_THE TASK:_ Write out the data word for word, taking care that no picture is carried over.

┌────────

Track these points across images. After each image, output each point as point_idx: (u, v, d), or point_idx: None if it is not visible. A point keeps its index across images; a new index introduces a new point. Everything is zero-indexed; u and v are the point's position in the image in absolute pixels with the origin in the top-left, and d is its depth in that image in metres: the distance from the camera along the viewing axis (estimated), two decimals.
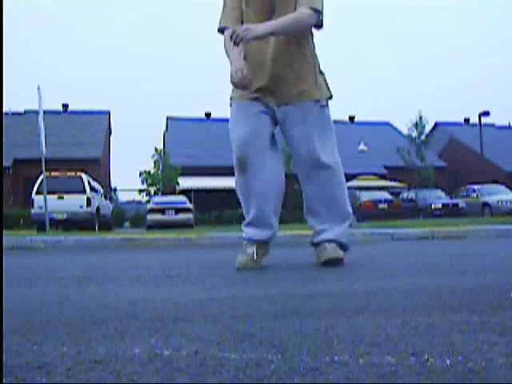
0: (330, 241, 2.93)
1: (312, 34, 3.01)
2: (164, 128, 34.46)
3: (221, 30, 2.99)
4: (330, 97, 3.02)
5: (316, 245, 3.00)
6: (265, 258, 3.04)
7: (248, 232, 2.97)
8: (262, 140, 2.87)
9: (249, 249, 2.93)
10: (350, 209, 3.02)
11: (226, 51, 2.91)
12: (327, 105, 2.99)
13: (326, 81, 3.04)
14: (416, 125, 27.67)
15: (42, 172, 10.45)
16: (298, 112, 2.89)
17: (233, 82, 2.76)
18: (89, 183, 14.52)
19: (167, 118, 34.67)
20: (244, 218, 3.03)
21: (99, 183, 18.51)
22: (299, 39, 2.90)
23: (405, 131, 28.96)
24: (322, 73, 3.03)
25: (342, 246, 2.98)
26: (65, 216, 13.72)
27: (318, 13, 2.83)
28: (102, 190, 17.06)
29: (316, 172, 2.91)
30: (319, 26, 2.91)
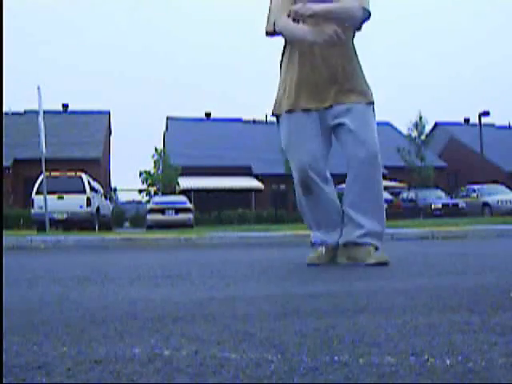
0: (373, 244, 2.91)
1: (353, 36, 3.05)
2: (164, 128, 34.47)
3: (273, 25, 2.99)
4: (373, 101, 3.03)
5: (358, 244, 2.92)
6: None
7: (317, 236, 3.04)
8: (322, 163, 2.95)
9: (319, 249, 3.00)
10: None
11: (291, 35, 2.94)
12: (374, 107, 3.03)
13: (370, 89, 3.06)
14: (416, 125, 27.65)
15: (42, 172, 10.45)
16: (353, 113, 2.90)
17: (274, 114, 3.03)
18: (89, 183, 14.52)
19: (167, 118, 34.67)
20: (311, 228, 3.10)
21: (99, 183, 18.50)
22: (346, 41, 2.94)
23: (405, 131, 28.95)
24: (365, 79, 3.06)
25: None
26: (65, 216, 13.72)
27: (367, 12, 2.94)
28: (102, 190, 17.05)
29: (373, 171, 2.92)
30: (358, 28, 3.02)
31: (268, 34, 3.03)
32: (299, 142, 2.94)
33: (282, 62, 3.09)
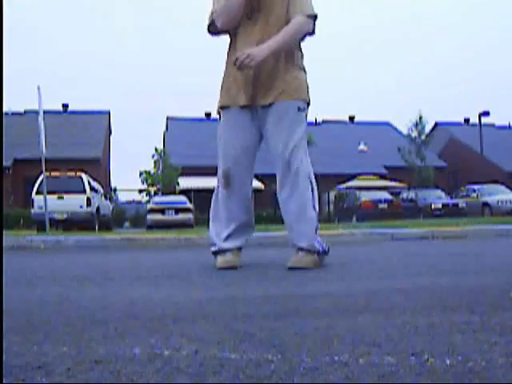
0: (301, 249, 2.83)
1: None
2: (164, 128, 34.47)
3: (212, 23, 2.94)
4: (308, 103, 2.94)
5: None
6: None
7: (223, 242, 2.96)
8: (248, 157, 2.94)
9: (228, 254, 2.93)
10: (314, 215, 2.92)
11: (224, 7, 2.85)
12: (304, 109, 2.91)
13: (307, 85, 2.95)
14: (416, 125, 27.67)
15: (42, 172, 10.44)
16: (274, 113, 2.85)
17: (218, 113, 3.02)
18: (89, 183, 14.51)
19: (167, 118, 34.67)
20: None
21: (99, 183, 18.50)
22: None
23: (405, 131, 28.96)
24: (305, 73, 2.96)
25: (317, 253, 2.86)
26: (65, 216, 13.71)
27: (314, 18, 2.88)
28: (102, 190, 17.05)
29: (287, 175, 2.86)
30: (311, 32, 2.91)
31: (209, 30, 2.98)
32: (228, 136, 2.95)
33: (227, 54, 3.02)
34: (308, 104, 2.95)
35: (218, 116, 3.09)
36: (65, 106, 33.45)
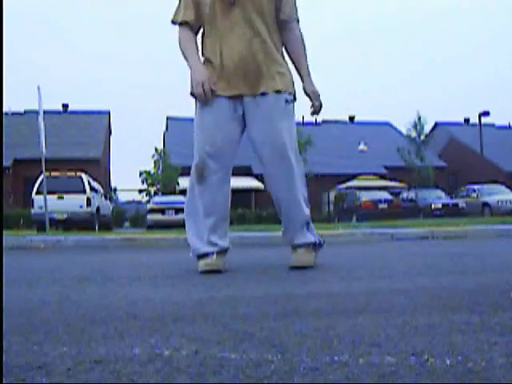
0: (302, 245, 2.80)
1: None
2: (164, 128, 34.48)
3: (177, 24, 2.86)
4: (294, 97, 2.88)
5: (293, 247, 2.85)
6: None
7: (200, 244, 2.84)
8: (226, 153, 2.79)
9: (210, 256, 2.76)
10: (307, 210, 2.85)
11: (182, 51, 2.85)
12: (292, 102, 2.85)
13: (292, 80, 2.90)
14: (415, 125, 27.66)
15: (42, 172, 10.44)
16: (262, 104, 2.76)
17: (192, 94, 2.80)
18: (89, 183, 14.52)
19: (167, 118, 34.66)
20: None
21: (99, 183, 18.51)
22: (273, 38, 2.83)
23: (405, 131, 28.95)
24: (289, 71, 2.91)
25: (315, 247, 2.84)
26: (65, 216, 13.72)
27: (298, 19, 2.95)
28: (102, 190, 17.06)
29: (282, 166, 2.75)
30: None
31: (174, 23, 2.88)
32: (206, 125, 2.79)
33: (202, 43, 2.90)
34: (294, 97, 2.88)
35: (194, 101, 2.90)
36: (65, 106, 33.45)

└────────

_WRITTEN SOLUTION:_
Track these points across images. After each image, output each point as point_idx: (u, v, d), or point_idx: None if it is not visible. A point keeps its index across images; a new index introduces a new point. Everything is zero-indexed; u and v are the point's position in the image in absolute pixels with the origin in the top-left, and d is its depth in that image in metres: the distance from the camera along the viewing axis (estimated), two decimals.
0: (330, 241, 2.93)
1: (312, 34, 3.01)
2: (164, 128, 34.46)
3: (221, 30, 2.99)
4: (330, 97, 3.02)
5: (316, 245, 3.00)
6: (265, 258, 3.04)
7: (248, 232, 2.97)
8: (262, 140, 2.87)
9: (249, 249, 2.93)
10: (350, 209, 3.02)
11: (226, 51, 2.91)
12: (327, 105, 2.99)
13: (326, 81, 3.04)
14: (416, 125, 27.67)
15: (42, 172, 10.45)
16: (298, 112, 2.89)
17: (233, 82, 2.76)
18: (89, 183, 14.52)
19: (167, 118, 34.67)
20: (244, 218, 3.03)
21: (99, 183, 18.51)
22: (299, 39, 2.90)
23: (405, 131, 28.96)
24: (322, 73, 3.03)
25: (342, 246, 2.98)
26: (65, 216, 13.72)
27: (318, 13, 2.83)
28: (102, 190, 17.06)
29: (316, 172, 2.91)
30: (319, 26, 2.91)
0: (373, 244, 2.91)
1: (353, 36, 3.05)
2: (164, 128, 34.47)
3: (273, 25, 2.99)
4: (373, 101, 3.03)
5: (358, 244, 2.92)
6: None
7: (317, 236, 3.04)
8: (322, 163, 2.95)
9: (319, 249, 3.00)
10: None
11: (291, 35, 2.94)
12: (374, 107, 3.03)
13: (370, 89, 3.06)
14: (416, 125, 27.65)
15: (42, 172, 10.45)
16: (353, 113, 2.90)
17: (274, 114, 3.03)
18: (89, 183, 14.52)
19: (167, 118, 34.67)
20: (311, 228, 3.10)
21: (99, 183, 18.50)
22: (346, 41, 2.94)
23: (405, 131, 28.95)
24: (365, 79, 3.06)
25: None
26: (65, 216, 13.72)
27: (367, 12, 2.94)
28: (102, 190, 17.05)
29: (373, 171, 2.92)
30: (358, 28, 3.02)
31: (268, 34, 3.03)
32: (299, 142, 2.94)
33: (282, 62, 3.09)
0: (301, 249, 2.83)
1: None
2: (164, 128, 34.47)
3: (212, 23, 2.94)
4: (308, 103, 2.94)
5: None
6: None
7: (223, 242, 2.96)
8: (248, 157, 2.94)
9: (228, 254, 2.93)
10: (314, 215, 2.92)
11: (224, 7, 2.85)
12: (304, 109, 2.91)
13: (307, 85, 2.95)
14: (416, 125, 27.67)
15: (42, 172, 10.44)
16: (274, 113, 2.85)
17: (218, 113, 3.02)
18: (89, 183, 14.51)
19: (167, 118, 34.67)
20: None
21: (99, 183, 18.50)
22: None
23: (405, 131, 28.96)
24: (305, 73, 2.96)
25: (317, 253, 2.86)
26: (65, 216, 13.71)
27: (314, 18, 2.88)
28: (102, 190, 17.05)
29: (287, 175, 2.86)
30: (311, 32, 2.91)
31: (209, 30, 2.98)
32: (228, 136, 2.95)
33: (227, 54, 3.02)
34: (308, 104, 2.95)
35: (218, 116, 3.09)
36: (65, 106, 33.45)
0: (302, 245, 2.80)
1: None
2: (164, 128, 34.48)
3: (177, 24, 2.86)
4: (294, 97, 2.88)
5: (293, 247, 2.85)
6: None
7: (200, 244, 2.84)
8: (226, 153, 2.79)
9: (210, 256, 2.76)
10: (307, 210, 2.85)
11: (182, 51, 2.85)
12: (292, 102, 2.85)
13: (292, 80, 2.90)
14: (415, 125, 27.66)
15: (42, 172, 10.44)
16: (262, 104, 2.76)
17: (192, 94, 2.80)
18: (89, 183, 14.52)
19: (167, 118, 34.66)
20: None
21: (99, 183, 18.51)
22: (273, 38, 2.83)
23: (405, 131, 28.95)
24: (289, 71, 2.91)
25: (315, 247, 2.84)
26: (65, 216, 13.72)
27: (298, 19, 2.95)
28: (102, 190, 17.06)
29: (282, 166, 2.75)
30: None
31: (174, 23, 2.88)
32: (206, 125, 2.79)
33: (202, 43, 2.90)
34: (294, 97, 2.88)
35: (194, 101, 2.90)
36: (65, 106, 33.45)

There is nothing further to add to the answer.